Farenheit 451 was also a re-read for me, although it’s been so long since I read it (circa age fifteen) that I didn’t remember anything about it except that I hadn’t liked it very much. It definitely reads very differently in my thirties than it did in my teens! I was struck by Bradbury’s prescience in predicting not the precise political and technological details of our age, but its spirit: where we are quickly forgetting how to think in a pervading ethos of soundbites and entertainment over all. We don’t need to install parlour-sized TVs for this, of course; we carry our distractions around in our pockets.

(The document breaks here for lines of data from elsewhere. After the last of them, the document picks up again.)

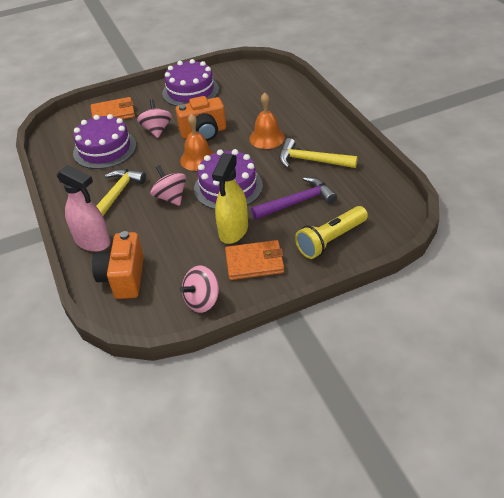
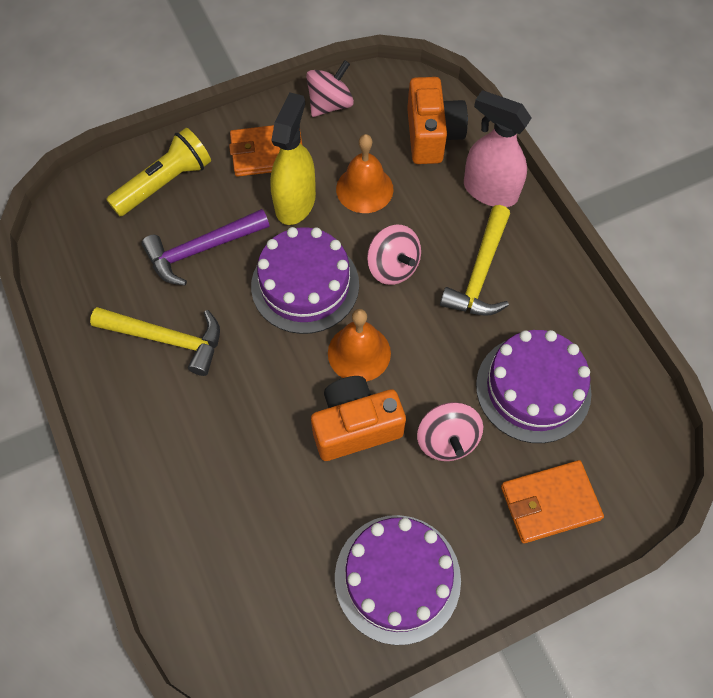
camera: 175 degrees right, 20 degrees up
orange bell [249,93,285,149] -> orange bell moved to [336,134,394,213]

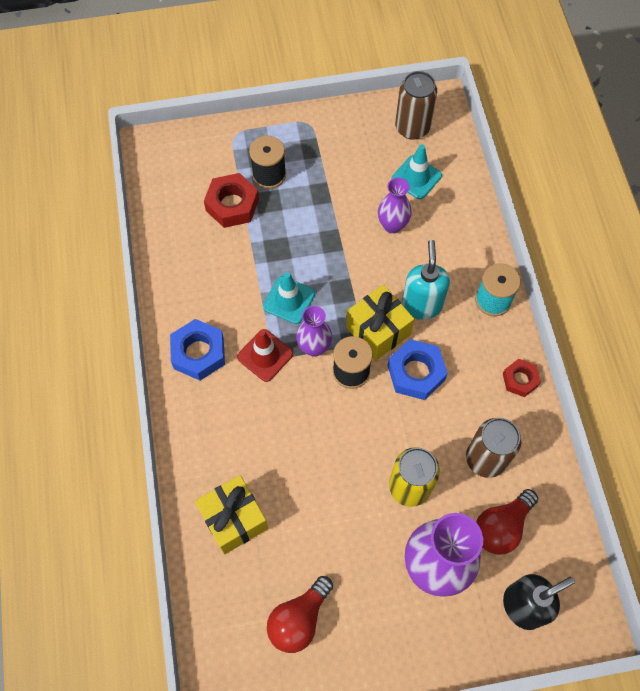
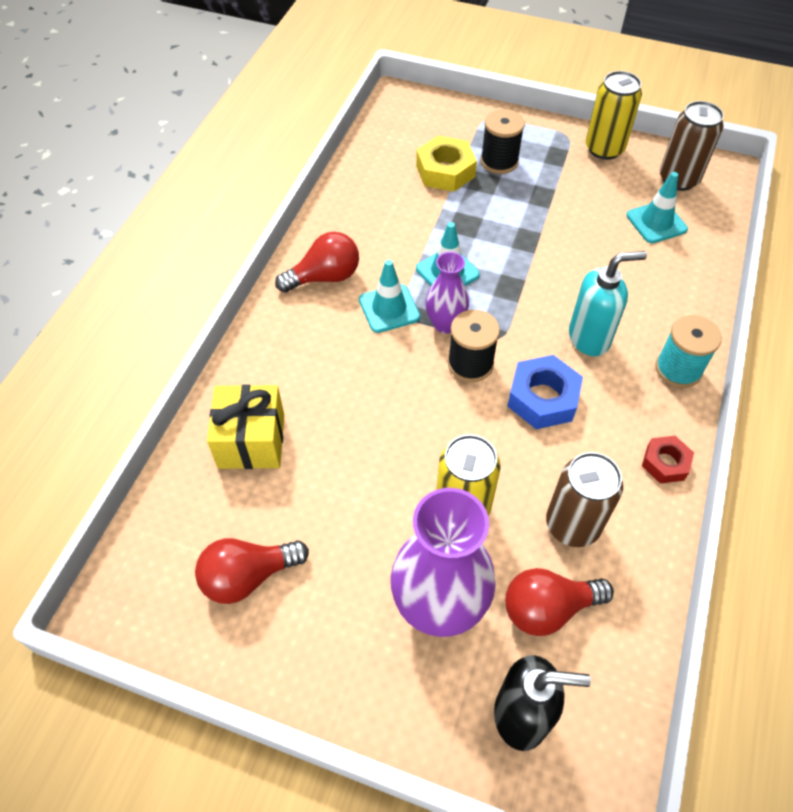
camera: 30 degrees right, 10 degrees down
blue nut [170,319,225,381] -> red light bulb [275,232,359,293]
red nut [204,173,259,228] -> yellow nut [416,136,477,192]
red traffic cone [237,329,293,382] -> turquoise traffic cone [359,260,420,333]
yellow gift [346,285,414,361] -> none
purple vase [378,177,412,234] -> none
turquoise soap dispenser [402,240,450,320] -> turquoise soap dispenser turned 45 degrees clockwise [569,251,647,356]
none -> yellow can [586,71,642,160]

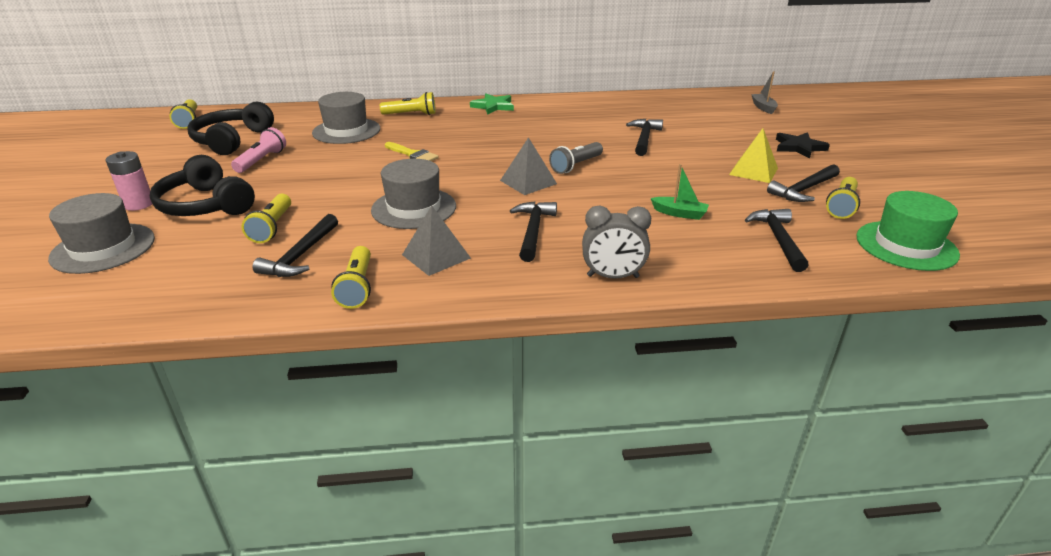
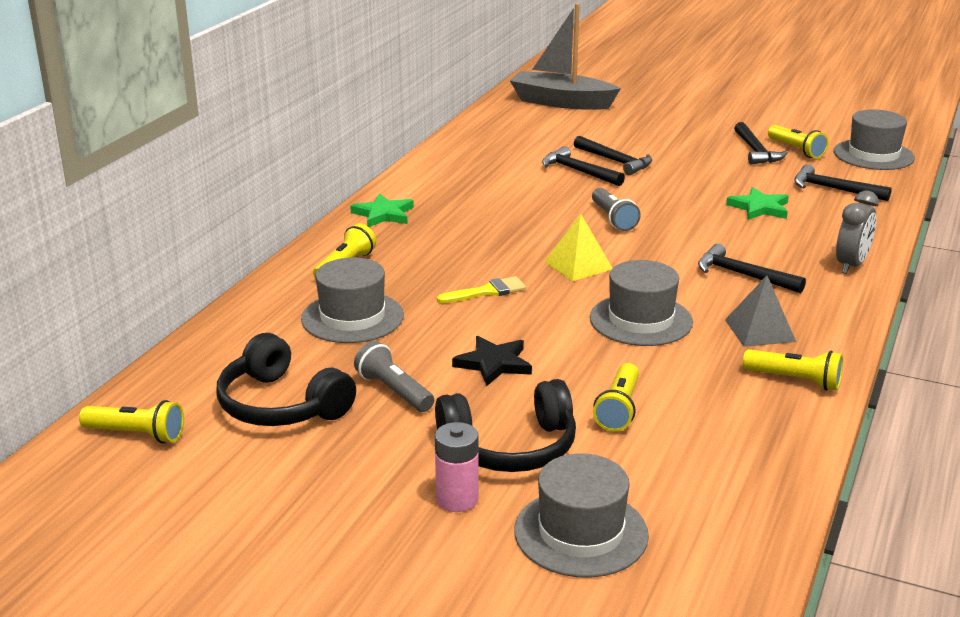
camera: 60 degrees left, 5 degrees down
pink flashlight [231,127,286,173] -> grey flashlight [354,341,434,412]
yellow flashlight [241,194,291,243] -> yellow flashlight turned 75 degrees clockwise [593,363,639,432]
black hammer [253,214,338,277] -> black hammer moved to [574,136,652,175]
grey pyramid [500,137,557,195] -> none
green boat [651,164,709,220] -> green star [726,187,789,220]
yellow pyramid [729,128,778,183] -> yellow pyramid moved to [544,214,612,281]
grey boat [751,71,778,114] -> grey boat [510,4,621,110], size x2.33
black star [776,132,830,159] -> black star moved to [452,336,532,386]
green hat [856,191,960,271] -> grey hat [834,109,915,170]

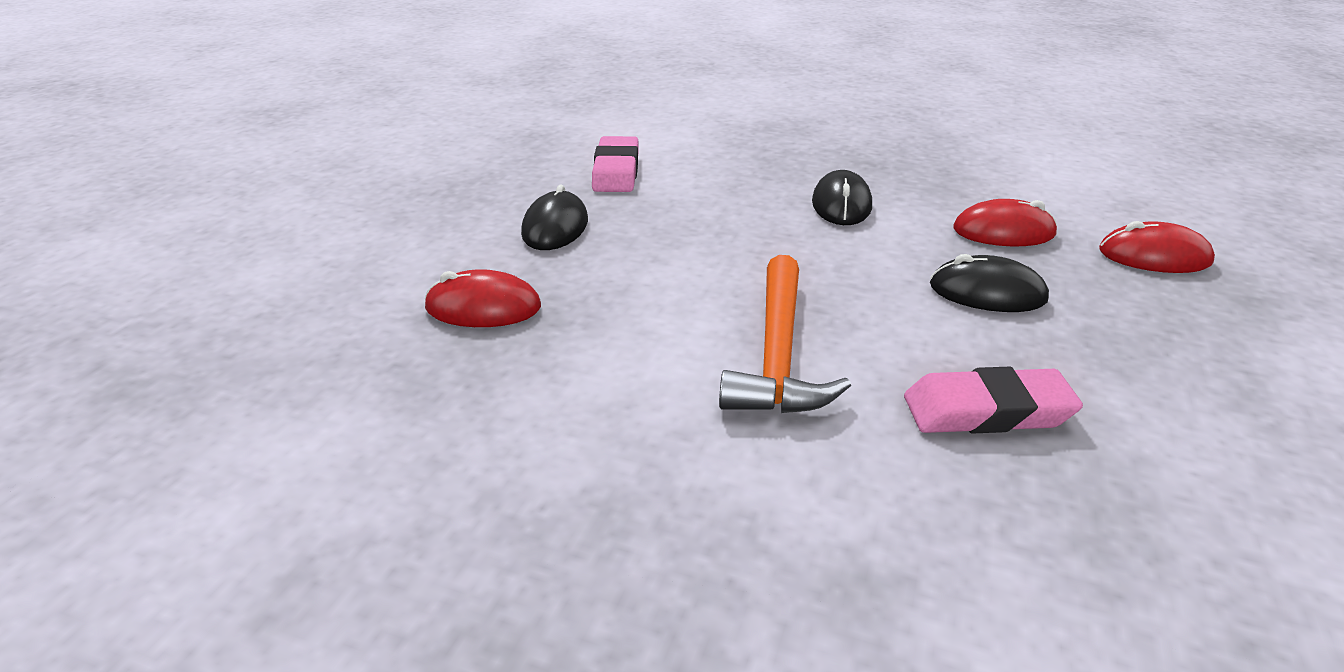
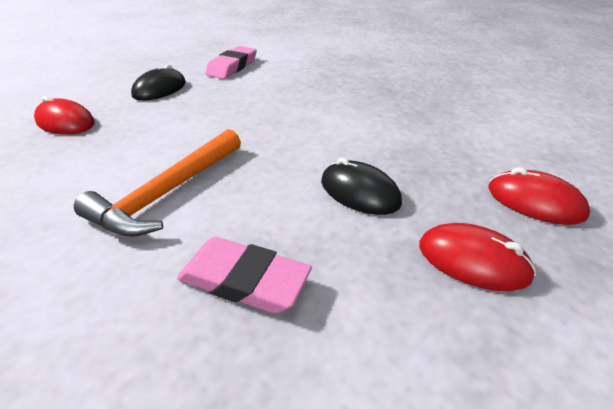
camera: 25 degrees right, 5 degrees up
black mouse [812,170,872,225] -> none
red mouse [953,199,1057,246] -> red mouse moved to [419,223,536,291]

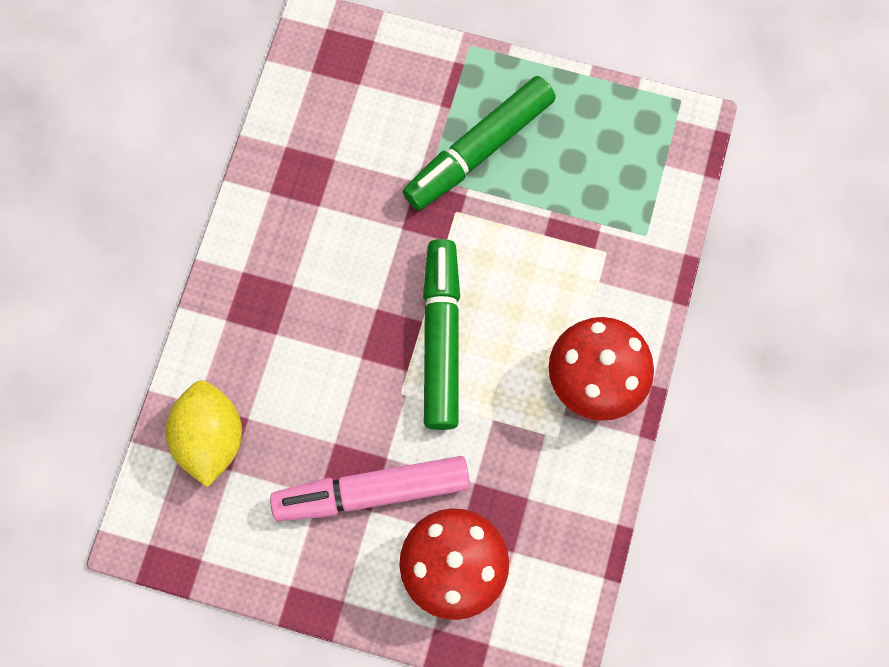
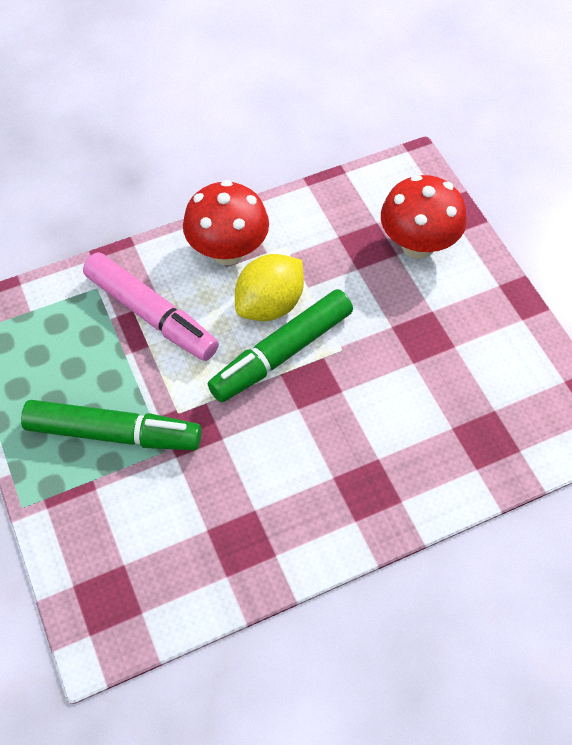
camera: 130 degrees left, 15 degrees down
yellow lemon [166,380,242,487] -> yellow lemon moved to [235,254,304,321]
pink marker [270,456,470,521] -> pink marker moved to [83,252,219,361]

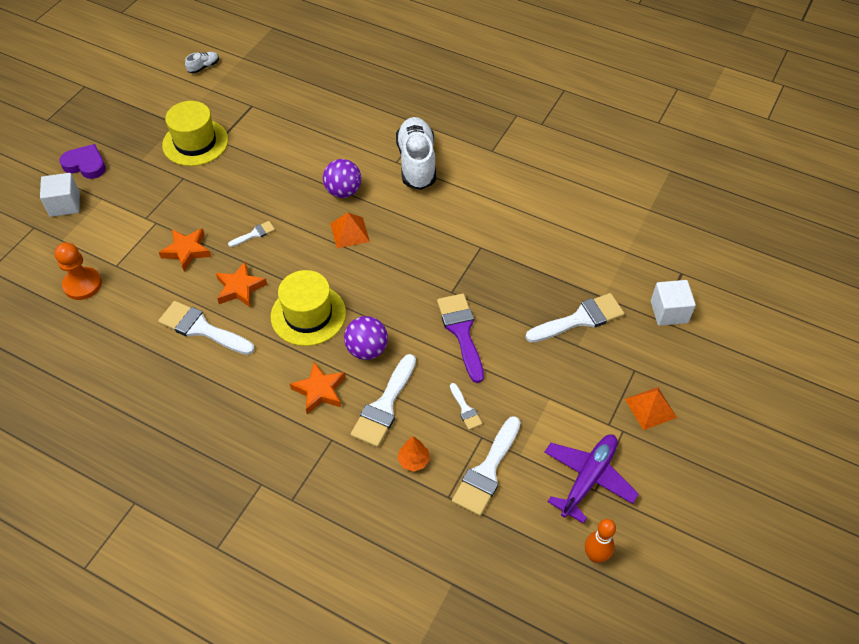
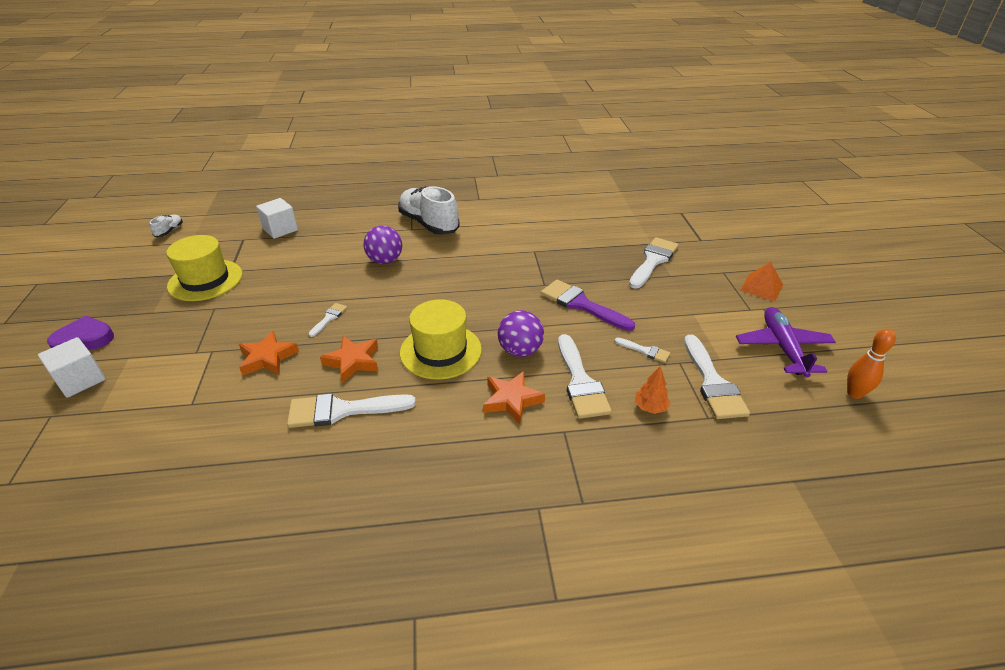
camera: 35 degrees left, 15 degrees down
orange pawn [55,242,102,300] -> none
orange pyramid [330,213,370,248] -> none
white cube [651,280,696,326] -> white cube moved to [256,198,298,239]

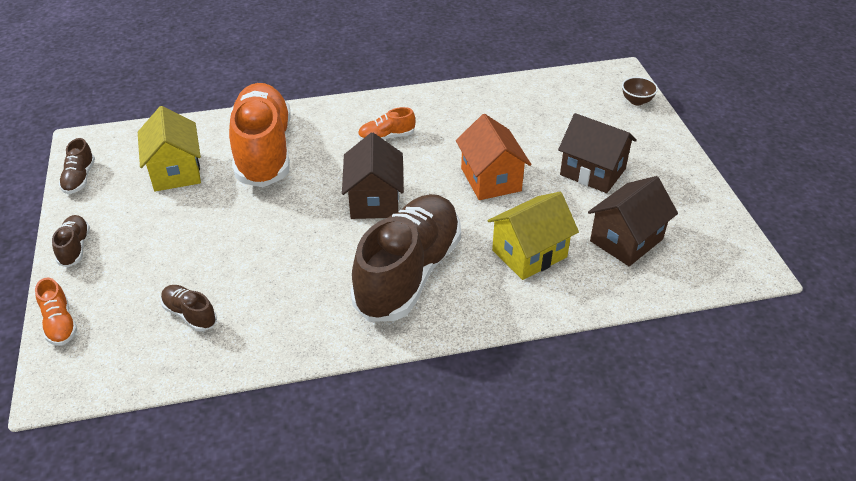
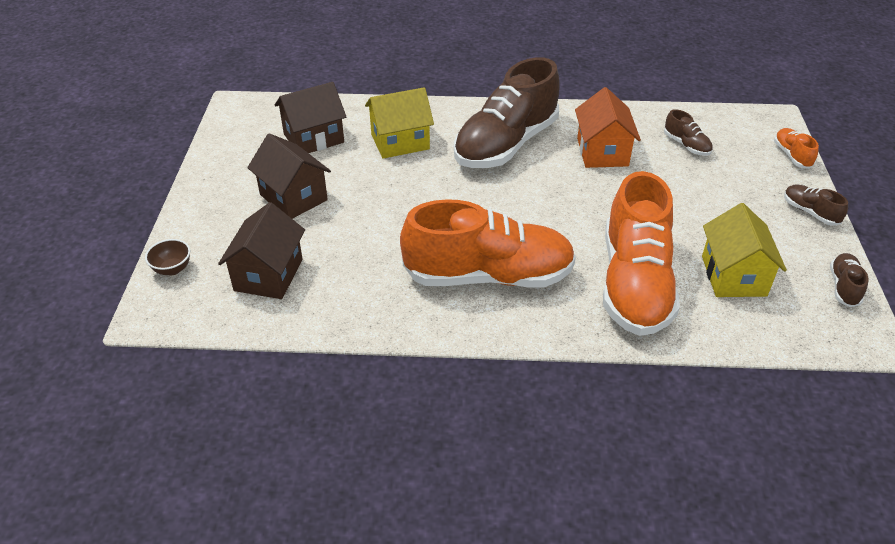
camera: 165 degrees left, 0 degrees up
brown shoe [52,215,90,267] -> brown shoe turned 135 degrees clockwise [784,185,848,226]
brown house [342,132,404,219] -> brown house moved to [218,202,305,299]
orange shoe [358,107,415,140] -> orange shoe [400,199,576,288], size x2.44
orange house [456,114,532,200] -> orange house moved to [575,87,641,168]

Last, but certainly not least, we come to Fredrik Backman: two novels (Beartown and Us Against You) and two novellas (And Every Morning the Way Home Gets Longer and Longer and The Deal of a Lifetime). Fredrik Backman, Fredrik Backman… Fredrik Backman will break your heart every time. Beartown and Us Against You are hockey novels (although they are so much more than that), set in a depressed town in the heart of the forest in Northern (I assume Northern) Sweden, where the only thing the town has going for it is that its Junior Hockey Team has a chance at the playoffs for the first time in twenty years. But then the team captain rapes the GM’s daughter at a party and everything unravels. I won’t spoil either book for you — but they’re fantastic. You know, in a heartbreaking way.
And Every Morning the Way Home Gets Longer and Longer is a poignant and touching story about a grandson and his grandfather, whose brain is giving up before his body — about memory and what happens when we don’t remember anymore. It’s beautiful and sad, and all the more so for me as we have an elderly family member who is now in the first stages of Alzheimer’s disease. The Deal of a Lifetime is a letter written from a father to his grown son, about the choices he’s made in the past, his triumphs and (mostly) his regrets, as he contemplates one last choice that will change everything. I thought it was the weaker of the two novellas, but I’m still glad to have read it.
And that’s my month in books. I hope yours was enjoyable as well!